### Work item
Pick out every line of the records that contains the string "nearest", and copy each one. Treat uppercase and lowercase letters as different.

### Provided data
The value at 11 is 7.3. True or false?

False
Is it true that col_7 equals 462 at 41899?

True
* * *
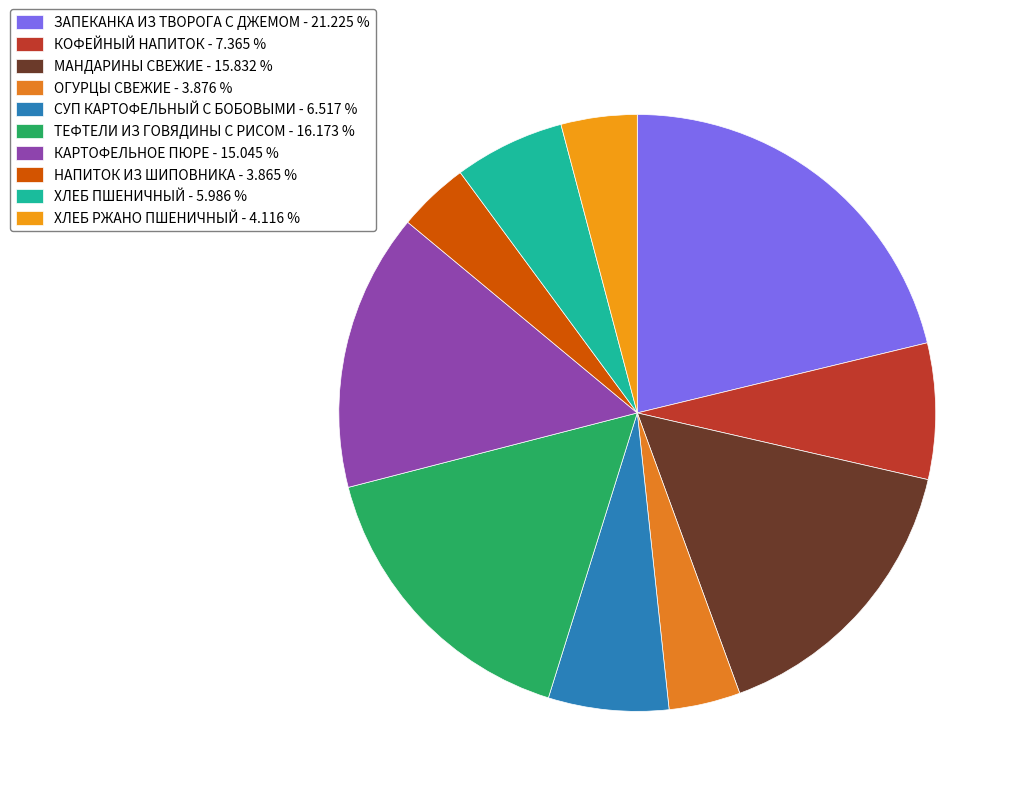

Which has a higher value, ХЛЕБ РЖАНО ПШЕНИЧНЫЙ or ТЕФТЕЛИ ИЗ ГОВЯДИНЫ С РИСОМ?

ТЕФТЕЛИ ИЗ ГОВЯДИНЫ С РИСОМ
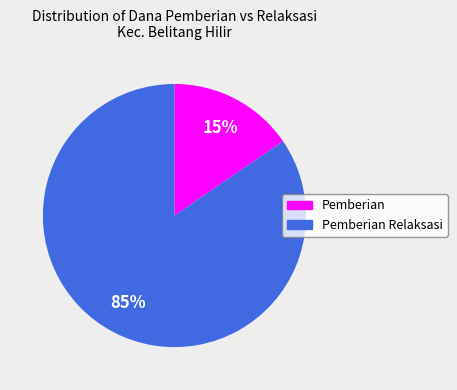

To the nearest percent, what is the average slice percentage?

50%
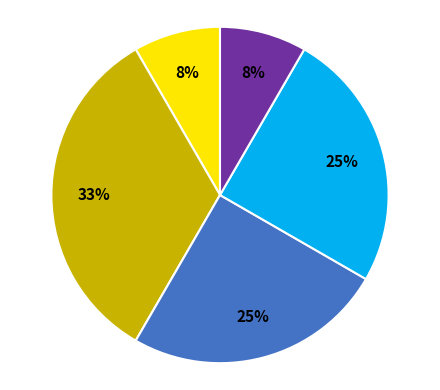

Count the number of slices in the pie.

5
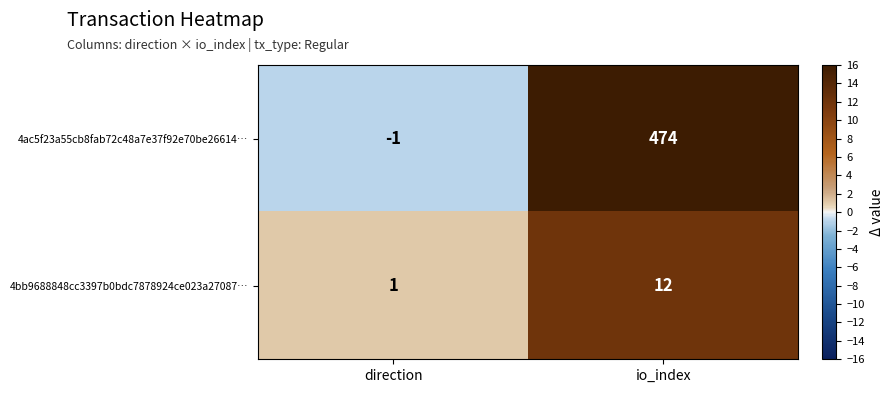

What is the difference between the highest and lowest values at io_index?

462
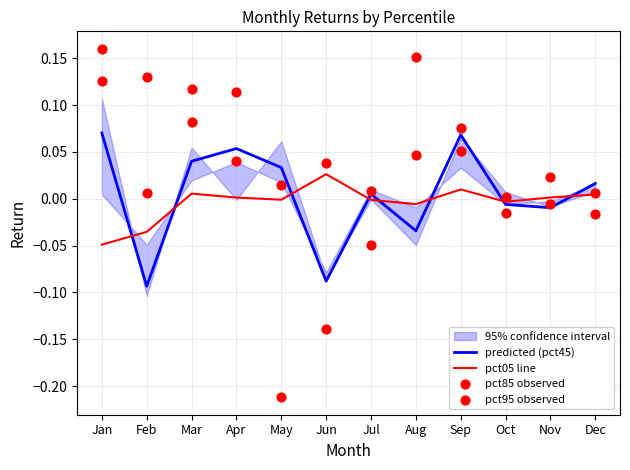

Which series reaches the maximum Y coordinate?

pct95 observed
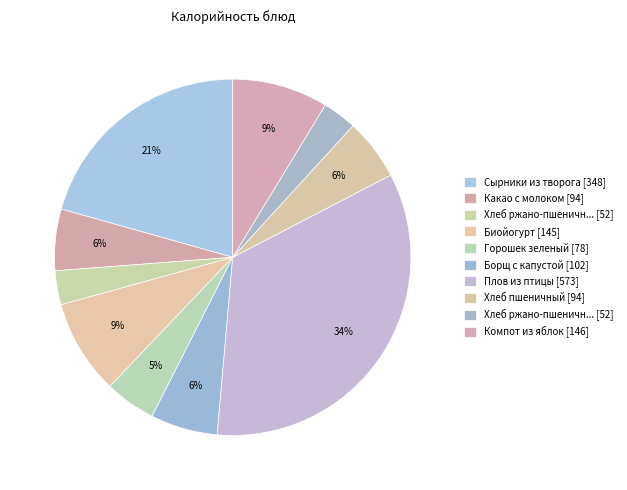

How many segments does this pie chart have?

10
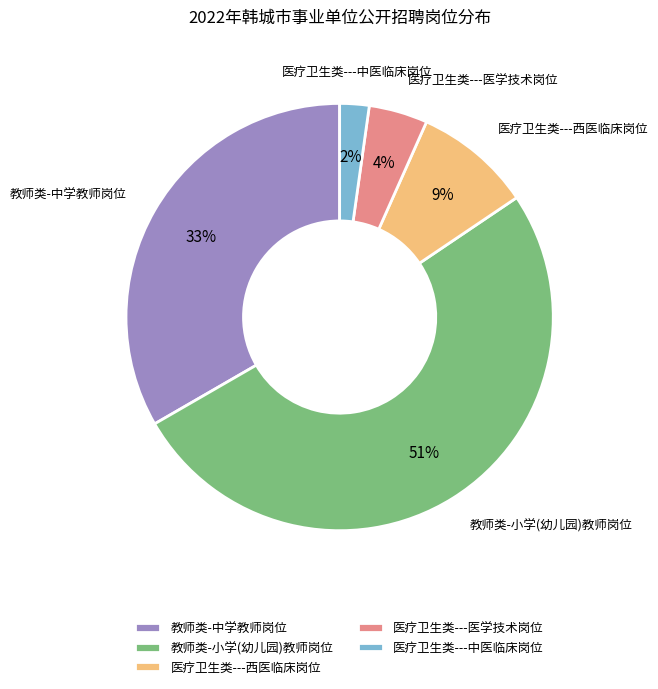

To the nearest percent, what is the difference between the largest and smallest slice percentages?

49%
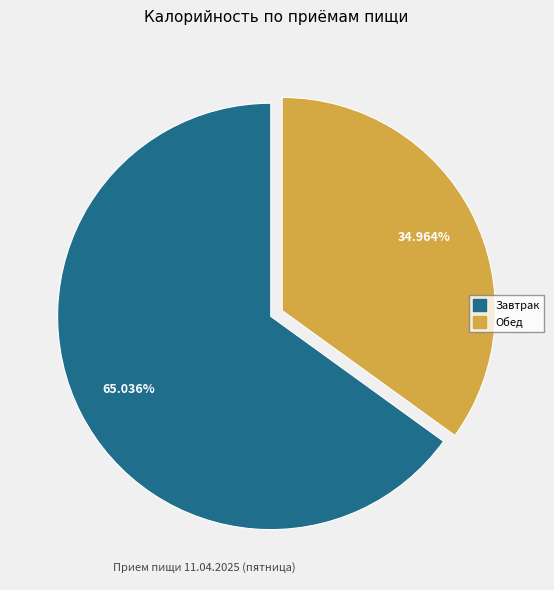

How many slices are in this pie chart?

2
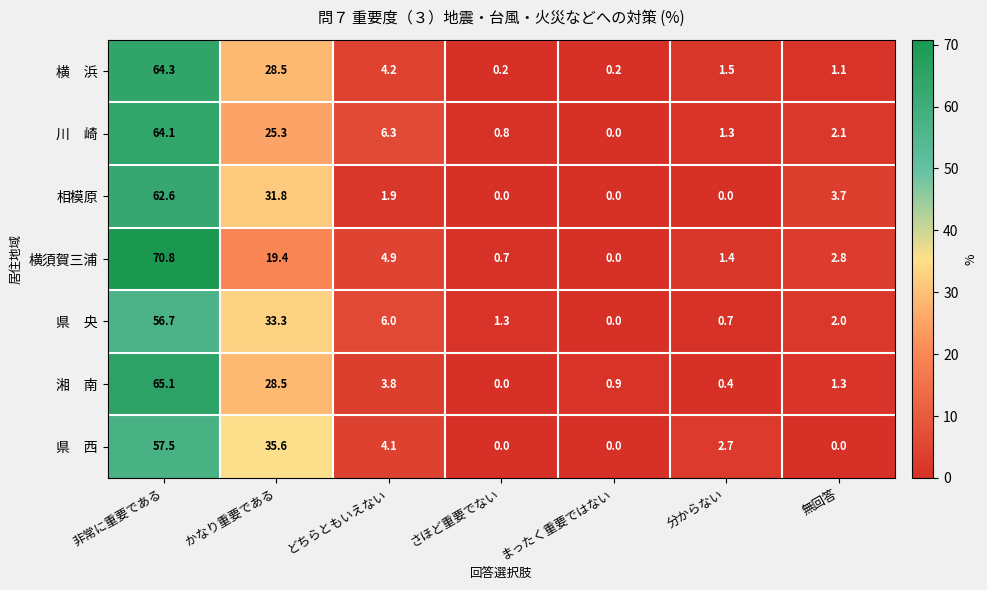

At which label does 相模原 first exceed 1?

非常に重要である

### Completed exercise
To the nearest percent, what is the average slice percentage?
To the nearest percent, what is the difference between the largest and smallest slice percentages?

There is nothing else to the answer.